En muchos países de América Latina, África y Asia, hablar una lengua originaria ha significado —y aún significa— vergüenza y castigo. A generaciones enteras se les enseñó que la lengua de sus madres era un error que debía corregirse. La violencia lingüística fue —y es— una forma de violencia epistémica: no solo se silencia una lengua, se desacredita un modo de conocer el mundo.

Como ha señalado la pensadora mixe Yásnaya Aguilar, las lenguas no desaparecen por procesos naturales: desaparecen porque se mata o se desplaza a sus hablantes. Reflexionar sobre las lenguas maternas implica, entonces, reflexionar sobre las relaciones entre justicia social y justicia lingüística. Implica cuestionar el monolingüismo como ideal civilizatorio.
En 1492, Antonio de Nebrija escribió en la dedicatoria de su “Grammática Castellana” que “siempre la lengua fue compañera del imperio”. No era una metáfora: era una declaración política. La codificación de la lengua funcionó como instrumento de unificación y dominación. La expansión del castellano en América formó parte de un proyecto civilizatorio que subordinó y desplazó otras lenguas y otras formas de comprender el mundo. Nombrar desde una lengua significa fijar una forma de autoridad. La lengua que acompaña al poder tiene la función de disciplinar: homogeneizar, administrar y producir identidades unificadas y empobrecidas.
En este supuesto se inscribe parte determinante de la historia lingüística de lo que se llama América Latina. La imposición del castellano, que aún hoy hablamos, fue parte constitutiva de un proyecto civilizatorio que implicó la subordinación y exterminio de otras lenguas. Con ello, de otras formas de comprender el mundo.
La diversidad lingüística y cultural que aún persiste en el continente, en contra de la pretensión del monolingüismo occidental, es sostenida por la resistencia y persistencia de las comunidades “originarias” que continúan defendiendo sus lenguas como condición de su existencia colectiva.
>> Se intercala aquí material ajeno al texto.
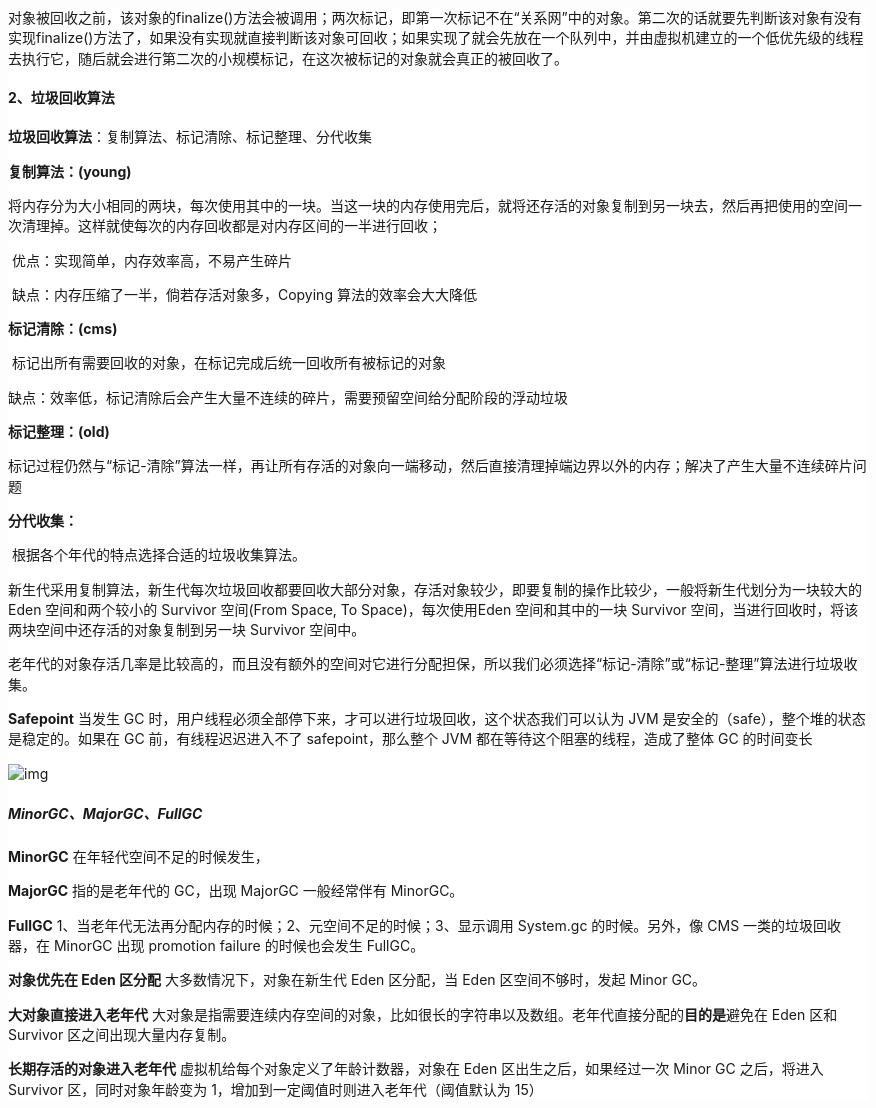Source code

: ​		对象被回收之前，该对象的finalize()方法会被调用；两次标记，即第一次标记不在“关系网”中的对象。第二次的话就要先判断该对象有没有实现finalize()方法了，如果没有实现就直接判断该对象可回收；如果实现了就会先放在一个队列中，并由虚拟机建立的一个低优先级的线程去执行它，随后就会进行第二次的小规模标记，在这次被标记的对象就会真正的被回收了。



#### **2、垃圾回收算法** 

**垃圾回收算法**：复制算法、标记清除、标记整理、分代收集

**复制算法：(young)**

​		将内存分为⼤⼩相同的两块，每次使⽤其中的⼀块。当这⼀块的内存使⽤完后，就将还存活的对象复制到另⼀块去，然后再把使⽤的空间⼀次清理掉。这样就使每次的内存回收都是对内存区间的⼀半进⾏回收；

​		优点：实现简单，内存效率高，不易产生碎片

​		缺点：内存压缩了一半，倘若存活对象多，Copying 算法的效率会大大降低

**标记清除：(cms)**

​		标记出所有需要回收的对象，在标记完成后统⼀回收所有被标记的对象

​		缺点：效率低，标记清除后会产⽣⼤量不连续的碎⽚，需要预留空间给分配阶段的浮动垃圾

**标记整理：(old)**

​		标记过程仍然与“标记-清除”算法⼀样，再让所有存活的对象向⼀端移动，然后直接清理掉端边界以外的内存；解决了产生大量不连续碎片问题

**分代收集：**

​		根据各个年代的特点选择合适的垃圾收集算法。

​		新生代采用复制算法，新生代每次垃圾回收都要回收大部分对象，存活对象较少，即要复制的操作比较少，一般将新生代划分为一块较大的 Eden 空间和两个较小的 Survivor 空间(From Space, To Space)，每次使用Eden 空间和其中的一块 Survivor 空间，当进行回收时，将该两块空间中还存活的对象复制到另一块 Survivor 空间中。

​		老年代的对象存活⼏率是⽐较⾼的，⽽且没有额外的空间对它进⾏分配担保，所以我们必须选择“标记-清除”或“标记-整理”算法进⾏垃圾收集。



**Safepoint** 当发生 GC 时，用户线程必须全部停下来，才可以进行垃圾回收，这个状态我们可以认为 JVM 是安全的（safe），整个堆的状态是稳定的。如果在 GC 前，有线程迟迟进入不了 safepoint，那么整个 JVM 都在等待这个阻塞的线程，造成了整体 GC 的时间变长

![img](https://tva1.sinaimg.cn/large/008eGmZEly1gobnmip32vj30l109q0t3.jpg)



##### **MinorGC、MajorGC、FullGC** 

**MinorGC** 在年轻代空间不足的时候发生，

**MajorGC** 指的是老年代的 GC，出现 MajorGC 一般经常伴有 MinorGC。

**FullGC** 1、当老年代无法再分配内存的时候；2、元空间不足的时候；3、显示调用 System.gc 的时候。另外，像 CMS 一类的垃圾回收器，在 MinorGC 出现 promotion failure 的时候也会发生 FullGC。



**对象优先在 Eden 区分配**
	大多数情况下，对象在新生代 Eden 区分配，当 Eden 区空间不够时，发起 Minor GC。

**大对象直接进入老年代**
	大对象是指需要连续内存空间的对象，比如很长的字符串以及数组。老年代直接分配的**目的是**避免在 Eden 区和 Survivor 区之间出现大量内存复制。

**长期存活的对象进入老年代**
	虚拟机给每个对象定义了年龄计数器，对象在 Eden 区出生之后，如果经过一次 Minor GC 之后，将进入 Survivor 区，同时对象年龄变为 1，增加到一定阈值时则进入老年代（阈值默认为 15）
Si la lengua ha sido compañera del imperio que disputa la concepción plural de la vida, las defensas de las lenguas maternas son actos antimperialistas y de emancipación.
Defender, hablar, aprender las lenguas maternas “originarias” no debe ser un gesto folclorizante: son afirmaciones y disputas por el derecho de ser y de existir. Porque allí donde una lengua es silenciada y asesinada, también se empobrece lo que humanamente somos.